Desafios na saúde pública: como lidar com epidemias no Brasil?

Enviada em 23/06/2020

O Iluminismo pregava o uso da razão, bem como uma luz, contra o Antigo Regime, e, desde o movimento, entende-se que uma sociedade só progride quando um se mobiliza com o problema do outro. No entanto, quando se observa os desafios da saúde pública na contemporaneidade brasileira, relacionados às epidemias, verifica-se que o ideal iluminista é constatado apenas em teoria e não desejavelmente na prática, haja vista que a problemática persiste intrinsecamente ligada à realidade do país, seja pela falta de responsabilidade governamental, seja pela negligência da própria população.

Em primeiro plano, é válido ressaltar o déficit de atenção constitucional como impulsionador do problema. Hodiernamente, ocupando a nona posição da economia mundial, seria racional acreditar que o Brasil possui um sistema público de saúde eficiente.

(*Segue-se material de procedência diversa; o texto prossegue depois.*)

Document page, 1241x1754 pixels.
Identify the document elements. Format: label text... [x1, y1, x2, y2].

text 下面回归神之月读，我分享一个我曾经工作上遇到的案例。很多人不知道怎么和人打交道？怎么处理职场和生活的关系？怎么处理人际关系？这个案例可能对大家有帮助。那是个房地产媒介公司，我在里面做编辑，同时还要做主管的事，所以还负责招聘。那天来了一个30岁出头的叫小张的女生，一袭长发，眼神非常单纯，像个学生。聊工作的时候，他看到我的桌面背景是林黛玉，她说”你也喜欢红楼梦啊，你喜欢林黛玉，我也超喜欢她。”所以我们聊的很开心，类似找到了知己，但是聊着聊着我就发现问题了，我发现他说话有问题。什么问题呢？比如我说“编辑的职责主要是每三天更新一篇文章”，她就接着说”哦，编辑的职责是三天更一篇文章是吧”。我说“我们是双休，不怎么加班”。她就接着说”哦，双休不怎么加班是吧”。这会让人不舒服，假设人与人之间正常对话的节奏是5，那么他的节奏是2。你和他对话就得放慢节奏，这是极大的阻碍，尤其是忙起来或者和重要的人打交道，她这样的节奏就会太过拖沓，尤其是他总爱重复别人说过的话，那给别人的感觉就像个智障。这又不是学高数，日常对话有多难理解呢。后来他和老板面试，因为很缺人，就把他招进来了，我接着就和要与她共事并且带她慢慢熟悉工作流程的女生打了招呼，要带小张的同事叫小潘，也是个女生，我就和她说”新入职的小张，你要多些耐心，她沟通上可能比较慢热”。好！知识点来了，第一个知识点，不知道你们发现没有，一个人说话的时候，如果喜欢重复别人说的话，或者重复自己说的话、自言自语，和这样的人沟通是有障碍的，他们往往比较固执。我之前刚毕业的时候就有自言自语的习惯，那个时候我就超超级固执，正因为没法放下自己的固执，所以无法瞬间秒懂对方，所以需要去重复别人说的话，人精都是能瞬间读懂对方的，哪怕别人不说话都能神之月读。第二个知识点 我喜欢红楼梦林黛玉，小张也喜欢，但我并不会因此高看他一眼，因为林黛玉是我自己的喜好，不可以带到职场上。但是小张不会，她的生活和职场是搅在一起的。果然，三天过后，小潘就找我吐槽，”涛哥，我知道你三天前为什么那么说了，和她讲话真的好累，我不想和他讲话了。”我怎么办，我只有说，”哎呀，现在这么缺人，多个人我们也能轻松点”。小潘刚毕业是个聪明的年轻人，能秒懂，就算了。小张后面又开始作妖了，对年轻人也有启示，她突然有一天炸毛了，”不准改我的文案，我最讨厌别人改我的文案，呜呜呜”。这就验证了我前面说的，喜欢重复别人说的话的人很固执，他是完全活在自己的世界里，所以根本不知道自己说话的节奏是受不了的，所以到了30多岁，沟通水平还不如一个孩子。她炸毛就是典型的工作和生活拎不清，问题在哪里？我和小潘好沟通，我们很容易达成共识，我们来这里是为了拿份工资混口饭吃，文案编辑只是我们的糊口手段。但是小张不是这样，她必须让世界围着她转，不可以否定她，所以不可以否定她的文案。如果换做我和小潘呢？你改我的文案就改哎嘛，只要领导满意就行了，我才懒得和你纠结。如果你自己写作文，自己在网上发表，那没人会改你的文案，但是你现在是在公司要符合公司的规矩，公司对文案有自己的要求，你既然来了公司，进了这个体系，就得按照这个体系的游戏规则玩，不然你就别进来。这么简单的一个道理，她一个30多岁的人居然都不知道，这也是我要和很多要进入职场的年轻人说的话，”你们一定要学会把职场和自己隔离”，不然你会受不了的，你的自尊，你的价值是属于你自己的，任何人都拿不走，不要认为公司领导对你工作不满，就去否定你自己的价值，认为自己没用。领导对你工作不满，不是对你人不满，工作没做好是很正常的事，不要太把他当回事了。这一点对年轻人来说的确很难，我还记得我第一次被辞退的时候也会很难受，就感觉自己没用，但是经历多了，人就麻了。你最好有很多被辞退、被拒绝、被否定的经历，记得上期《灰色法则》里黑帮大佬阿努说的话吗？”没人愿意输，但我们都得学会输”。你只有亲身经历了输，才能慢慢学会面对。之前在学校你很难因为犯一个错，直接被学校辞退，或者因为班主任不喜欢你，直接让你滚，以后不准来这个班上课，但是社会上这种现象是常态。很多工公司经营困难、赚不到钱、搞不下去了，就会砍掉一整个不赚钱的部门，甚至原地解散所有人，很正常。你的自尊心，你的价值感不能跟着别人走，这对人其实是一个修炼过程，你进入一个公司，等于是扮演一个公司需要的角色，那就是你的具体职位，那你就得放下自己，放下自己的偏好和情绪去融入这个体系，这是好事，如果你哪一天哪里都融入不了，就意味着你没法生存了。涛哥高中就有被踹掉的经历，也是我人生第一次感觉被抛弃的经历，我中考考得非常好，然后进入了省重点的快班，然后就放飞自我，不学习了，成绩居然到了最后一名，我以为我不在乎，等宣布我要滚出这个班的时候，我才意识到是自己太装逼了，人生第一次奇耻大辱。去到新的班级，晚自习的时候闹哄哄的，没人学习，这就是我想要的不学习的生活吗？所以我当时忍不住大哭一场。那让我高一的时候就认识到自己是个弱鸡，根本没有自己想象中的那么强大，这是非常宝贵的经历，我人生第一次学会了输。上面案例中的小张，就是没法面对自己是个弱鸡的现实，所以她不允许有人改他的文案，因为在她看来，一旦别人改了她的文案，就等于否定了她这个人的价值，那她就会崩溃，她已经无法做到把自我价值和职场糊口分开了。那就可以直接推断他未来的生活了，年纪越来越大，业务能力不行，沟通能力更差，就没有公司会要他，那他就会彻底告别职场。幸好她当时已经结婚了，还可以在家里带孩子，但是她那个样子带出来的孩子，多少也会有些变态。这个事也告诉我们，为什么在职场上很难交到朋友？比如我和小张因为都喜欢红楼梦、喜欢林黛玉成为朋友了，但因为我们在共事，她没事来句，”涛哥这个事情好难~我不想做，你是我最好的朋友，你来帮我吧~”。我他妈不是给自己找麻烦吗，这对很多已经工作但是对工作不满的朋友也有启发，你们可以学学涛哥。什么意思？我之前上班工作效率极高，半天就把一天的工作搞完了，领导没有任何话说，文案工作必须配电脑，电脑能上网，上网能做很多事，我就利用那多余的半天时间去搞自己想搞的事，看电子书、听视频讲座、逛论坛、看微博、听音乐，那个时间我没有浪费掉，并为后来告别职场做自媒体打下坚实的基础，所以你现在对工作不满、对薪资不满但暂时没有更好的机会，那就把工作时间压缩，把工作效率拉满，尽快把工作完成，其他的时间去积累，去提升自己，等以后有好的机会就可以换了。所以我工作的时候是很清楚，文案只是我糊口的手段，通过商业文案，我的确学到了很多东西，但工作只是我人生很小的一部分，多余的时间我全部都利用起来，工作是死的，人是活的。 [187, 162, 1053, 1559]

Entretanto, uma pesquisa feita pelo Conselho Federal de Medicina (CFM) mostra que o país investe apenas 3% do seu PIB na vitalidade dos seus habitantes, quando deveria investir, no mínimo, 10%. Nesse sentido, entende-se o que os setores sociais, ao não agirem em prol de um bem comum, impedem o progresso nacional, consequentemente, contribuindo para a proliferação de surtos biológicos negativos no país.

Em segundo plano, evidencia-se que a propagação de doenças é resultado, também, da displicência populacional. Isso acontece devido ao pensamento irracional dos indivíduos em achar que são imbatíveis e nenhuma doença pode chegar a eles, tornando inerte o cuidado com a saúde. Tal fato é consequência da ausência de empatia influenciada pelo sentimento individualista, atestado na obra “Modernidade Líquida”, do filósofo polonês Zygmunt Bauman. A tese do escritor pode ser observada na realidade brasileira, associada ao egocentrismo da nação em relação aos cuidados escassos na retenção de doenças. A liquidez do mundo moderno, na qual as pessoas não se importam umas com as outras, faz-se notória, além do mais, influi sobre a questão do agravamento de enfermidades, tornando a saúde um desafio federal.

Assim, medidas exequíveis são necessárias para conter os empecilhos apresentados. A fim de que o Brasil consiga lidar com possíveis epidemias, urge que o Tribunal de Contas da União direcione capital ao Ministério da Saúde que, por conseguinte, irá investir no Sistema Público de Saúde (SUS), tornando-o eficaz para que a população possa ser atendida de forma proveitosa, por meio da criação de mais unidades hospitalares e leitos emergenciais para mitigar o alastramento de doenças. Ademais, é fulcral que, mediante o aumento das verbas, o Estado, junto ao Ministério da Educação, torne a importância da empatia necessária na vida da massa coletiva, recorrendo a um meio de aprendizagem competente. Dessa maneira, o impasse será freado, consolidando a sociedade líquida.